Frigya Ana Tanrıça betimleri arasında en büyük ve en iyi korunmuş olan etkileyici beş büyük figür, Gordion’da, Ankara’da Bahçelievler ve Etlik’te, Ayaş’ta ve Boğazköy’de bulunmuştur. Ayaş’ta bulunan bağımsız heykel dışındakiler, Tanrıçanın, kapı eşiğini anımsatan dikdörtgen bir mimari yapının içerisinde gösterildiği, taş ya da kayalara oyulmuş kabartmalardır. Ana Tanrıça, Gordion ve Bahçelievler kabartmaları ile Ayaş heykelinde sol elinde bir kuş ve sağ elinde bir içki kabıyla gösterilmiştir. Boğazköy kabartması ise Tanrıçanın iki yanında duran ve biri flüt diğeri lir çalan iki çocukla betimlenmiş olması nedeniyle özel bir örnek oluşturmaktadır (Roller, 2013: 97-99).

Hemen hemen bütün örneklerde Tanrıçanın görünümü birbirinin aynıdır. Her zaman olgun bir kadın olarak betimlenen tanrıça, başı, gövdesi ve bacakları tamamen önden gösterilmiş biçimde dimdik durur. Kolları genellikle gövdesi üzerine çaprazlama kıvrılmış olup, elinde çeşitli cisimler tutar. Bedeni yoğun kumaş kıvrımlarıyla örtülüdür:

Boynuna dek kapalı, uzun kollu, uzun ve bol etekli, belde kemerle toplanan bir elbise giyer. Bol ve epeyce kalın kumaştan yapılmış, vücut hatlarını göstermeyen bir giysidir.

Tanrıça genellikle uzun, kat kat yükselen, polos denen bir başlık giyer. Bu başlıktan çıkan uzun bir örtü, tanrıçanın etek ucuna dek iner. Çoğunlukla bu örtünün bir ya da her iki ucu kemere sıkıştırılmıştır. Örtü o bölümde pliler halinde tanrıçanın eteğinden aşağıya dökülür.

Bu kabartmaların yanı sıra Matar figürünün içerisinde yer almadığı yalnızca mimariden ibaret olan Midas Anıtı gibi örnekler de vardır. Burada, kapı eşiğinin tabanındaki oyuklar, bayram gibi özel günlerde Tanrıçanın bir tasvirinin yerleştirilerek onurlandırıldığını göstermektedir. Matar kabartmalarının krallığın güvenliğini sağlamak istercesine Boğazköy ve Gordion’daki gibi şehir kapılarının yakınında, Ankara yakınları ve dağlık Frigya gibi ulaşım güzergahları boyunca ve Arslankaya gibi verimli vadilerin girişinde stratejik noktalara yerleştirilmiş olması da anlamlıdır.

# Görev Yönergesi
Frigya Ana Tanrıçası metninin "Tanrıça genellikle uzun, kat" sözlerini içeren yerden başlayıp "eteğinden aşağıya dökülür." sözlerinden sonra biten bölümünü yeniden yazınız. Bu bölümde "polos" sözcüğünü "taç" ile değiştiriniz.

# Veri Bölümü
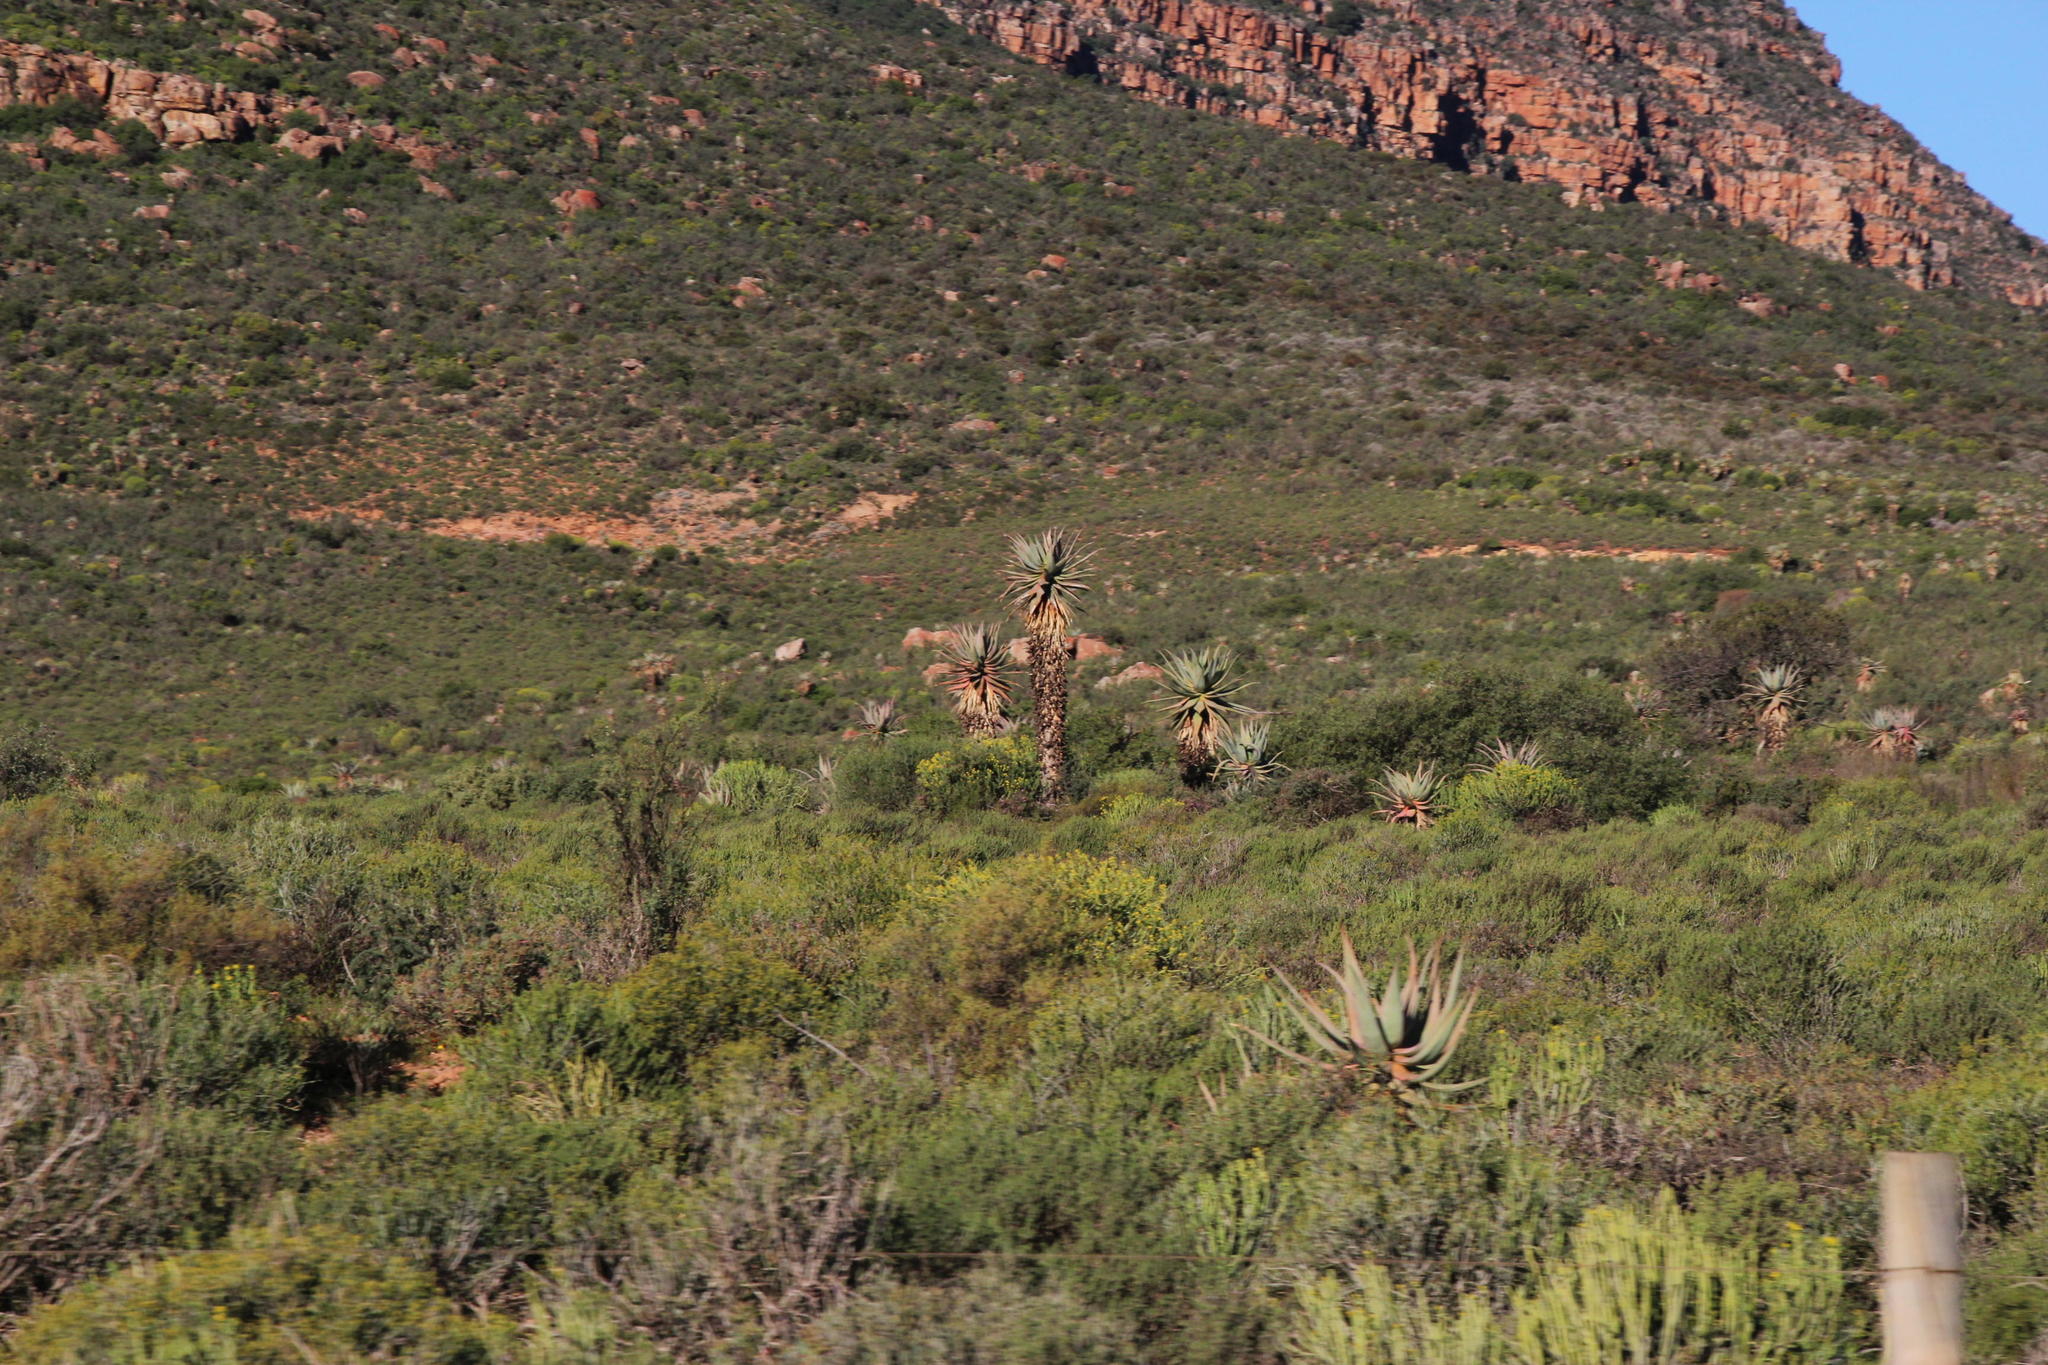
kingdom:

...

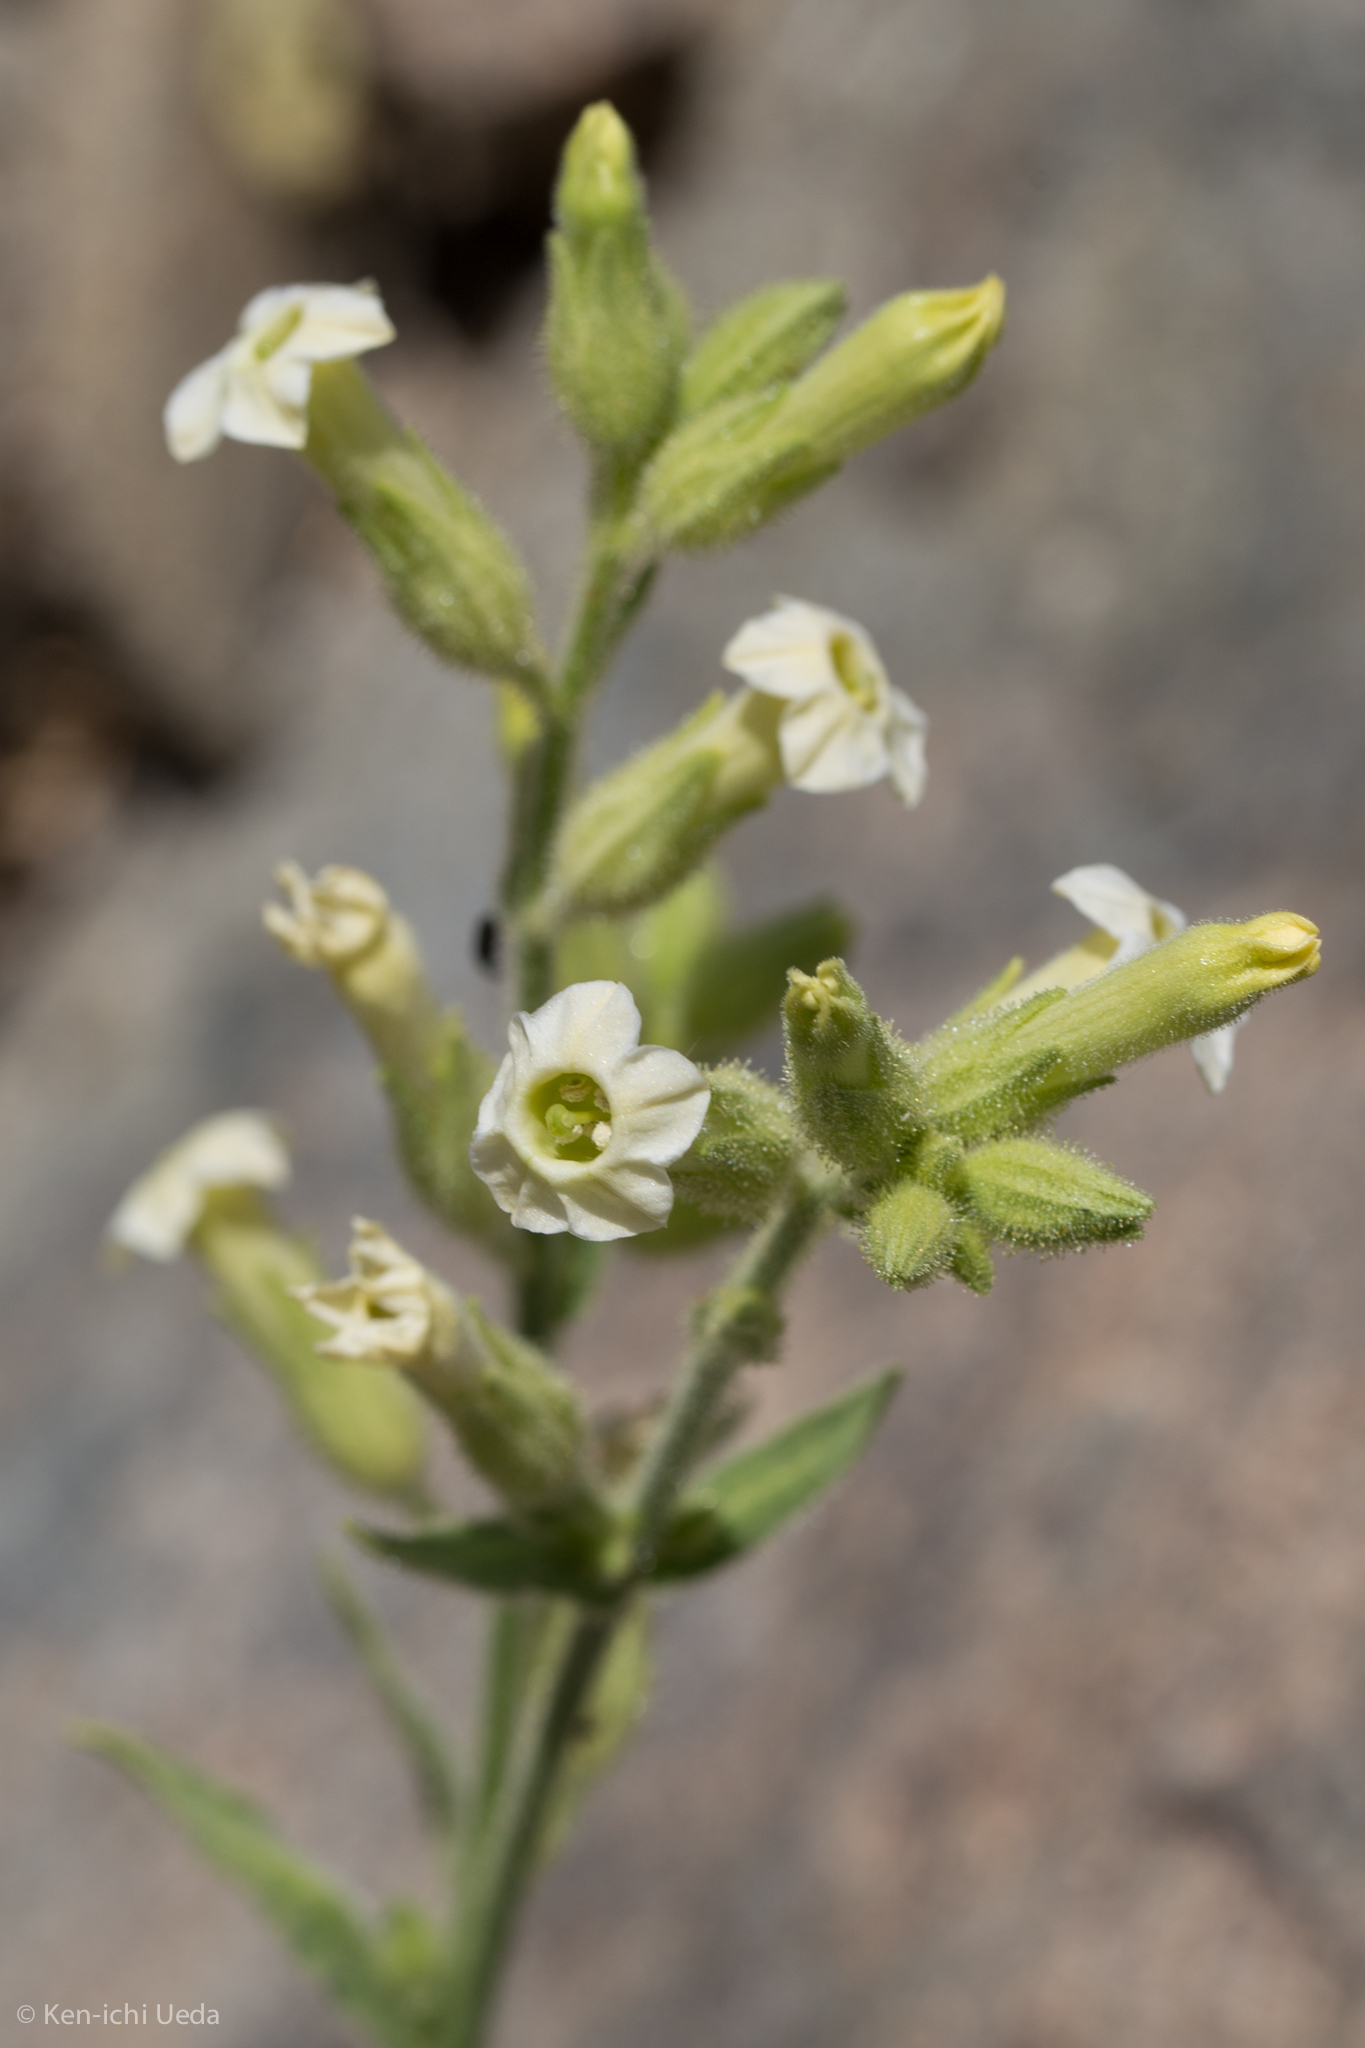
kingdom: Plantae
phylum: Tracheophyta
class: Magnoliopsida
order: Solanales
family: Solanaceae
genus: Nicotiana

# Sonuç
Tanrıça genellikle uzun, kat kat yükselen, taç denen bir başlık giyer. Bu başlıktan çıkan uzun bir örtü, tanrıçanın etek ucuna dek iner. Çoğunlukla bu örtünün bir ya da her iki ucu kemere sıkıştırılmıştır. Örtü o bölümde pliler halinde tanrıçanın eteğinden aşağıya dökülür.